» Your assignment
Reproduce the records below line for line, leaving out the pictures.

» Study material
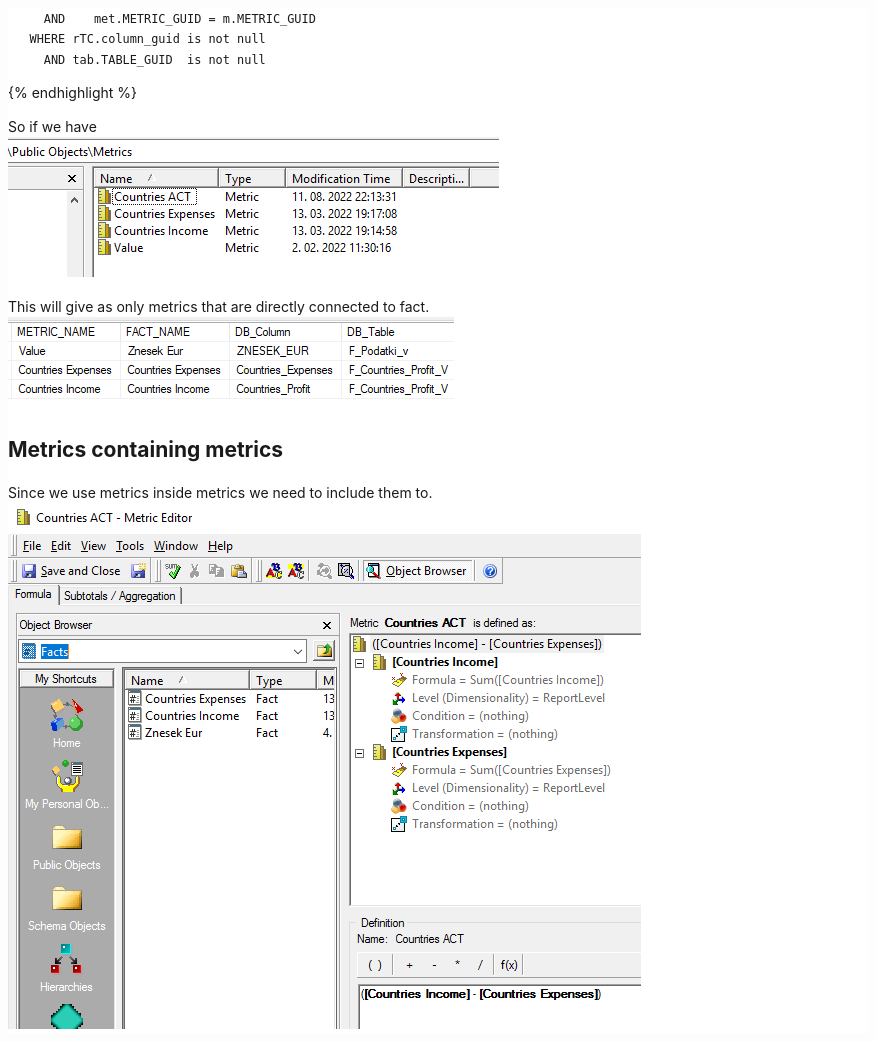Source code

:          AND    met.METRIC_GUID = m.METRIC_GUID
       WHERE rTC.column_guid is not null
         AND tab.TABLE_GUID  is not null
{% endhighlight %}

So if we have<br /> 
![Metrics](/img/20220812_0011/Metrics.png)

This will give as only metrics that are directly connected to fact.<br /> 
![Metrics_Normal](/img/20220812_0011/Metric_Normal.png)


## Metrics containing metrics

Since we use metrics inside metrics we need to include them to.
![Metric calculation](/img/20220812_0011/Metric_sum.png)
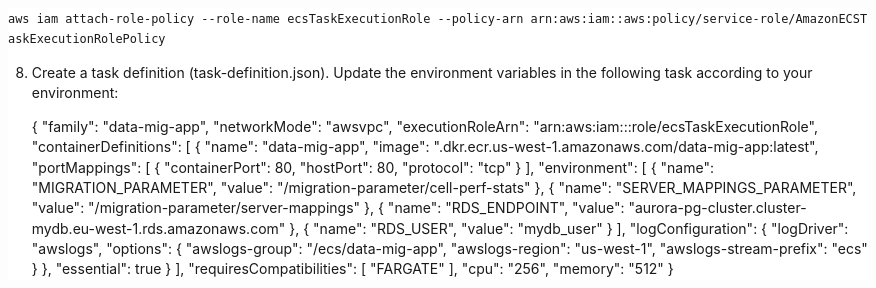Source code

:     aws iam attach-role-policy --role-name ecsTaskExecutionRole --policy-arn arn:aws:iam::aws:policy/service-role/AmazonECSTaskExecutionRolePolicy

8.	Create a task definition (task-definition.json). Update the environment variables in the following task according to your environment:

    {
    "family": "data-mig-app",
    "networkMode": "awsvpc",
    "executionRoleArn": "arn:aws:iam::<ACC-ID>:role/ecsTaskExecutionRole",
    "containerDefinitions": [
        {
        "name": "data-mig-app",
        "image": "<ACC-ID>.dkr.ecr.us-west-1.amazonaws.com/data-mig-app:latest",
        "portMappings": [
            {
            "containerPort": 80,
            "hostPort": 80,
            "protocol": "tcp"
            }
        ],
        "environment": [
            {
            "name": "MIGRATION_PARAMETER",
            "value": "/migration-parameter/cell-perf-stats"
            },
            {
            "name": "SERVER_MAPPINGS_PARAMETER",
            "value": "/migration-parameter/server-mappings"
            },
            {
            "name": "RDS_ENDPOINT",
            "value": "aurora-pg-cluster.cluster-mydb.eu-west-1.rds.amazonaws.com"
            },
            {
            "name": "RDS_USER",
            "value": "mydb_user"
            }
        ],
        "logConfiguration": {
            "logDriver": "awslogs",
            "options": {
            "awslogs-group": "/ecs/data-mig-app",
            "awslogs-region": "us-west-1",
            "awslogs-stream-prefix": "ecs"
            }
        },
        "essential": true
        }
    ],
    "requiresCompatibilities": [
        "FARGATE"
    ],
    "cpu": "256",
    "memory": "512"
    }
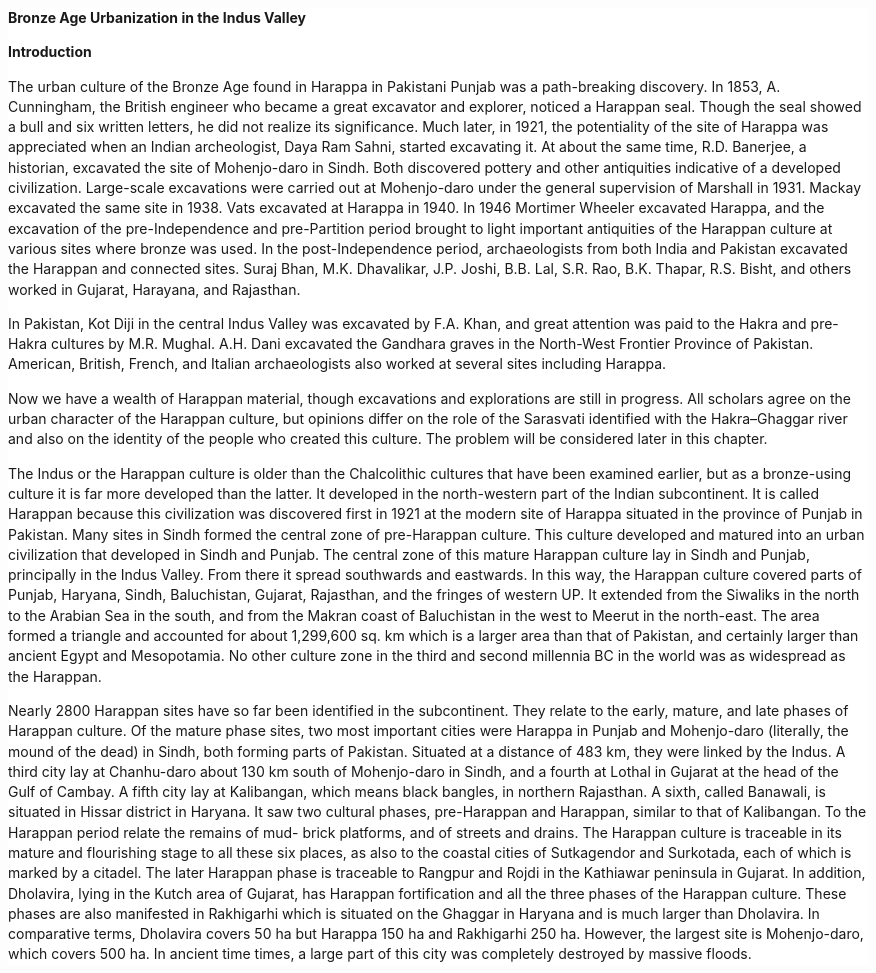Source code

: **Bronze Age Urbanization in the Indus Valley**

**Introduction**

The urban culture of the Bronze Age found in Harappa in Pakistani Punjab was a path-breaking discovery. In 1853, A. Cunningham, the British engineer who became a great excavator and explorer, noticed a Harappan seal. Though the seal showed a bull and six written letters, he did not realize its significance. Much later, in 1921, the potentiality of the site of Harappa was appreciated when an Indian archeologist, Daya Ram Sahni, started excavating it. At about the same time, R.D. Banerjee, a historian, excavated the site of Mohenjo-daro in Sindh. Both discovered pottery and other antiquities indicative of a developed civilization. Large-scale excavations were carried out at Mohenjo-daro under the general supervision of Marshall in 1931. Mackay excavated the same site in 1938. Vats excavated at Harappa in 1940. In 1946 Mortimer Wheeler excavated Harappa, and the excavation of the pre-Independence and pre-Partition period brought to light important antiquities of the Harappan culture at various sites where bronze was used.
In the post-Independence period, archaeologists from both India and Pakistan excavated the Harappan and connected sites. Suraj Bhan, M.K. Dhavalikar, J.P. Joshi, B.B. Lal, S.R. Rao, B.K. Thapar, R.S. Bisht, and others worked in Gujarat, Harayana, and Rajasthan.

In Pakistan, Kot Diji in the central Indus Valley was excavated by F.A. Khan, and great attention was paid to the Hakra and pre-Hakra cultures by M.R. Mughal. A.H. Dani excavated the Gandhara graves in the North-West Frontier Province of Pakistan. American, British, French, and Italian archaeologists also worked at several sites including Harappa.


Now we have a wealth of Harappan material, though excavations and explorations are still in progress. All scholars agree on the urban character of the Harappan culture, but opinions differ on the role of the Sarasvati identified with the Hakra–Ghaggar river and also on the identity of the people who created this culture. The problem will be considered later in this chapter.

The Indus or the Harappan culture is older than the Chalcolithic cultures that have been examined earlier, but as a bronze-using culture it is far more developed than the latter. It developed in the north-western part of the Indian subcontinent. It is called Harappan because this civilization was discovered first in 1921 at the modern site of Harappa situated in the province of Punjab in Pakistan. Many sites in Sindh formed the central zone of pre-Harappan culture. This culture developed and matured into an urban civilization that developed in Sindh and Punjab. The central zone of this mature Harappan culture lay in Sindh and Punjab, principally in the Indus Valley. From there it spread southwards and eastwards. In this way, the Harappan culture covered parts of Punjab, Haryana, Sindh, Baluchistan, Gujarat, Rajasthan, and the fringes of western UP. It extended from the Siwaliks in the north to the Arabian Sea in the south, and from the Makran coast of Baluchistan in the west to Meerut in the north-east. The area formed a triangle and accounted for about 1,299,600 sq. km which is a larger area than that of Pakistan, and certainly larger than ancient Egypt and Mesopotamia. No other culture zone in the third and second millennia BC in the world was as widespread as the Harappan.

Nearly 2800 Harappan sites have so far been identified in the subcontinent. They relate to the early, mature, and late phases of Harappan culture. Of the mature phase sites, two most important cities were Harappa in Punjab and Mohenjo-daro (literally, the mound of the dead) in Sindh, both forming parts of Pakistan. Situated at a distance of 483 km, they were linked by the Indus. A third city lay at Chanhu-daro about 130 km south of Mohenjo-daro in Sindh, and a fourth at Lothal in Gujarat at the head of the Gulf of Cambay. A fifth city lay at Kalibangan, which means black bangles, in northern Rajasthan. A sixth, called Banawali, is situated in Hissar district in Haryana. It saw two cultural phases, pre-Harappan and Harappan, similar to that of Kalibangan. To the Harappan period relate the remains of mud- brick platforms, and of streets and drains. The Harappan culture is traceable in its mature and flourishing stage to all these six places, as also to the coastal cities of Sutkagendor and Surkotada, each of which is marked by a citadel. The later Harappan phase is traceable to Rangpur and Rojdi in the Kathiawar peninsula in Gujarat. In addition, Dholavira, lying in the Kutch area of Gujarat, has Harappan fortification and all the three phases of the Harappan culture. These phases are also manifested in Rakhigarhi which is situated on the Ghaggar in Haryana and is much larger than Dholavira. In comparative terms, Dholavira covers 50 ha but Harappa 150 ha and Rakhigarhi 250 ha. However, the largest site is Mohenjo-daro, which covers 500 ha. In ancient time times, a large part of this city was completely destroyed by massive floods.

» Written reply
Source code

:          AND    met.METRIC_GUID = m.METRIC_GUID
       WHERE rTC.column_guid is not null
         AND tab.TABLE_GUID  is not null
{% endhighlight %}

So if we have<br /> 
![Metrics](/img/20220812_0011/Metrics.png)

This will give as only metrics that are directly connected to fact.<br /> 
![Metrics_Normal](/img/20220812_0011/Metric_Normal.png)


## Metrics containing metrics

Since we use metrics inside metrics we need to include them to.
![Metric calculation](/img/20220812_0011/Metric_sum.png)
Source code

:     aws iam attach-role-policy --role-name ecsTaskExecutionRole --policy-arn arn:aws:iam::aws:policy/service-role/AmazonECSTaskExecutionRolePolicy

8.	Create a task definition (task-definition.json). Update the environment variables in the following task according to your environment:

    {
    "family": "data-mig-app",
    "networkMode": "awsvpc",
    "executionRoleArn": "arn:aws:iam::<ACC-ID>:role/ecsTaskExecutionRole",
    "containerDefinitions": [
        {
        "name": "data-mig-app",
        "image": "<ACC-ID>.dkr.ecr.us-west-1.amazonaws.com/data-mig-app:latest",
        "portMappings": [
            {
            "containerPort": 80,
            "hostPort": 80,
            "protocol": "tcp"
            }
        ],
        "environment": [
            {
            "name": "MIGRATION_PARAMETER",
            "value": "/migration-parameter/cell-perf-stats"
            },
            {
            "name": "SERVER_MAPPINGS_PARAMETER",
            "value": "/migration-parameter/server-mappings"
            },
            {
            "name": "RDS_ENDPOINT",
            "value": "aurora-pg-cluster.cluster-mydb.eu-west-1.rds.amazonaws.com"
            },
            {
            "name": "RDS_USER",
            "value": "mydb_user"
            }
        ],
        "logConfiguration": {
            "logDriver": "awslogs",
            "options": {
            "awslogs-group": "/ecs/data-mig-app",
            "awslogs-region": "us-west-1",
            "awslogs-stream-prefix": "ecs"
            }
        },
        "essential": true
        }
    ],
    "requiresCompatibilities": [
        "FARGATE"
    ],
    "cpu": "256",
    "memory": "512"
    }
Source code

: **Bronze Age Urbanization in the Indus Valley**

**Introduction**

The urban culture of the Bronze Age found in Harappa in Pakistani Punjab was a path-breaking discovery. In 1853, A. Cunningham, the British engineer who became a great excavator and explorer, noticed a Harappan seal. Though the seal showed a bull and six written letters, he did not realize its significance. Much later, in 1921, the potentiality of the site of Harappa was appreciated when an Indian archeologist, Daya Ram Sahni, started excavating it. At about the same time, R.D. Banerjee, a historian, excavated the site of Mohenjo-daro in Sindh. Both discovered pottery and other antiquities indicative of a developed civilization. Large-scale excavations were carried out at Mohenjo-daro under the general supervision of Marshall in 1931. Mackay excavated the same site in 1938. Vats excavated at Harappa in 1940. In 1946 Mortimer Wheeler excavated Harappa, and the excavation of the pre-Independence and pre-Partition period brought to light important antiquities of the Harappan culture at various sites where bronze was used.
In the post-Independence period, archaeologists from both India and Pakistan excavated the Harappan and connected sites. Suraj Bhan, M.K. Dhavalikar, J.P. Joshi, B.B. Lal, S.R. Rao, B.K. Thapar, R.S. Bisht, and others worked in Gujarat, Harayana, and Rajasthan.

In Pakistan, Kot Diji in the central Indus Valley was excavated by F.A. Khan, and great attention was paid to the Hakra and pre-Hakra cultures by M.R. Mughal. A.H. Dani excavated the Gandhara graves in the North-West Frontier Province of Pakistan. American, British, French, and Italian archaeologists also worked at several sites including Harappa.


Now we have a wealth of Harappan material, though excavations and explorations are still in progress. All scholars agree on the urban character of the Harappan culture, but opinions differ on the role of the Sarasvati identified with the Hakra–Ghaggar river and also on the identity of the people who created this culture. The problem will be considered later in this chapter.

The Indus or the Harappan culture is older than the Chalcolithic cultures that have been examined earlier, but as a bronze-using culture it is far more developed than the latter. It developed in the north-western part of the Indian subcontinent. It is called Harappan because this civilization was discovered first in 1921 at the modern site of Harappa situated in the province of Punjab in Pakistan. Many sites in Sindh formed the central zone of pre-Harappan culture. This culture developed and matured into an urban civilization that developed in Sindh and Punjab. The central zone of this mature Harappan culture lay in Sindh and Punjab, principally in the Indus Valley. From there it spread southwards and eastwards. In this way, the Harappan culture covered parts of Punjab, Haryana, Sindh, Baluchistan, Gujarat, Rajasthan, and the fringes of western UP. It extended from the Siwaliks in the north to the Arabian Sea in the south, and from the Makran coast of Baluchistan in the west to Meerut in the north-east. The area formed a triangle and accounted for about 1,299,600 sq. km which is a larger area than that of Pakistan, and certainly larger than ancient Egypt and Mesopotamia. No other culture zone in the third and second millennia BC in the world was as widespread as the Harappan.

Nearly 2800 Harappan sites have so far been identified in the subcontinent. They relate to the early, mature, and late phases of Harappan culture. Of the mature phase sites, two most important cities were Harappa in Punjab and Mohenjo-daro (literally, the mound of the dead) in Sindh, both forming parts of Pakistan. Situated at a distance of 483 km, they were linked by the Indus. A third city lay at Chanhu-daro about 130 km south of Mohenjo-daro in Sindh, and a fourth at Lothal in Gujarat at the head of the Gulf of Cambay. A fifth city lay at Kalibangan, which means black bangles, in northern Rajasthan. A sixth, called Banawali, is situated in Hissar district in Haryana. It saw two cultural phases, pre-Harappan and Harappan, similar to that of Kalibangan. To the Harappan period relate the remains of mud- brick platforms, and of streets and drains. The Harappan culture is traceable in its mature and flourishing stage to all these six places, as also to the coastal cities of Sutkagendor and Surkotada, each of which is marked by a citadel. The later Harappan phase is traceable to Rangpur and Rojdi in the Kathiawar peninsula in Gujarat. In addition, Dholavira, lying in the Kutch area of Gujarat, has Harappan fortification and all the three phases of the Harappan culture. These phases are also manifested in Rakhigarhi which is situated on the Ghaggar in Haryana and is much larger than Dholavira. In comparative terms, Dholavira covers 50 ha but Harappa 150 ha and Rakhigarhi 250 ha. However, the largest site is Mohenjo-daro, which covers 500 ha. In ancient time times, a large part of this city was completely destroyed by massive floods.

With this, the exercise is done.